Desde hace no menos de cuatro décadas -de ver la actuación de los mercados- nunca asistimos a un período similar al actual: cargado de simulacros de desarrollos, apoyados por mensajes ambiguos y afirmándose en constantes hechos grotescos, tomados por serios. El viernes, donde se provenía de un desplome general -con acento en los europeos- se produjo un rebote generalizado y que solamente poseía alguna señal de España (para decir que pedirían un «rescate light») y el verso continuado de Wall Street jugando al: «mejor de los esperado» (ahora, con la creación de empleos nuevos). Algo que en épocas sensatas, normales, no habría causado ningún vuelco favorable: fue capaz de cumplir con el cometido de mejorar lo anterior y diluir, la casi segura baja de la última rueda. Todos se movieron felices, con europeos repuntando en términos apreciables, el propio Dow Jones marcando el 1,7%. Y, por supuesto, siendo copiado en el andar de un Bovespa con mejora del 3,12%, que se hizo mucho más recatada en nuestro Merval: sólo el 0,88%. Jornada final con mínimo en «2.382» puntos, máximo de «2.421» y final de «2.396» unidades. Total de «43» alzas, por «18» papeles en baja, todo esto abastecido por magros $ 27 millones de efectivo. Una suba porque: «había que subir», el único elemento válido.

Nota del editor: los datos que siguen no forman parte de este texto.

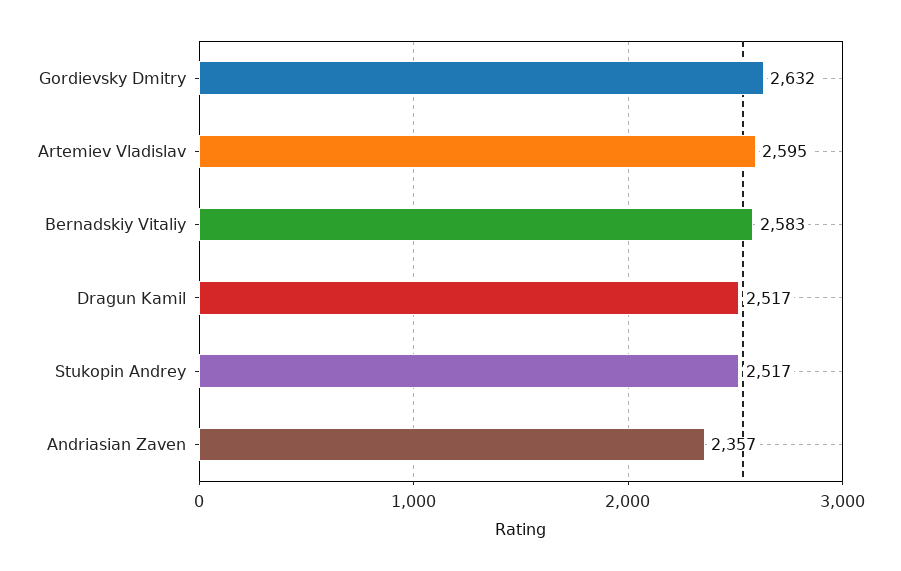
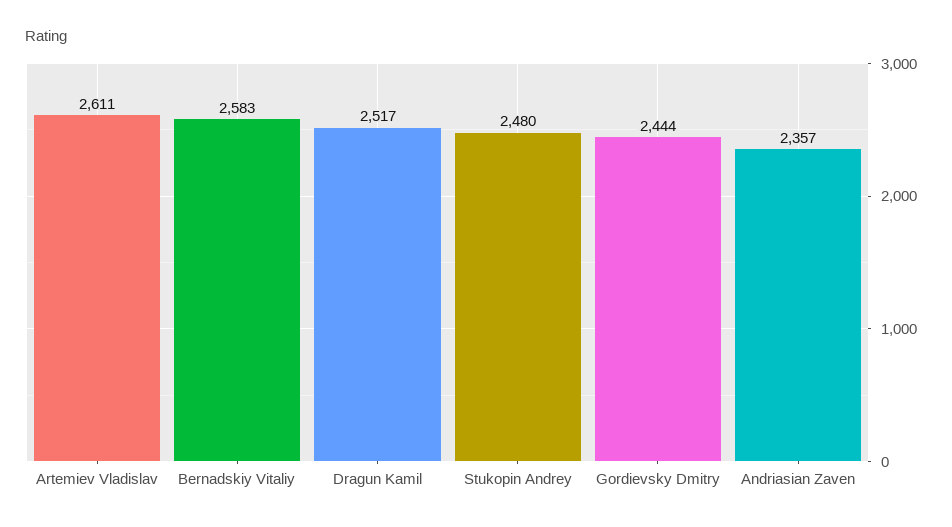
  {
-   "Gordievsky Dmitry": 2632,
+   "Gordievsky Dmitry": 2444,
-   "Artemiev Vladislav": 2595,
+   "Artemiev Vladislav": 2611,
    "Bernadskiy Vitaliy": 2583,
    "Dragun Kamil": 2517,
-   "Stukopin Andrey": 2517,
+   "Stukopin Andrey": 2480,
    "Andriasian Zaven": 2357
  }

La semana: la última rueda de una semana con un pie en julio, otro en agosto, en buena medida se salvó casi toda en el cierre. El Dow pudo anotar un 0,16%, el Bovespa un 1,24 por ciento. Mientras el Merval no alcanzó a revertir, pero acotando la baja al 1,60 por ciento. Mejora de orden estadístico, nominal, sin sustentos a la vista. La Bolsa, juguetona.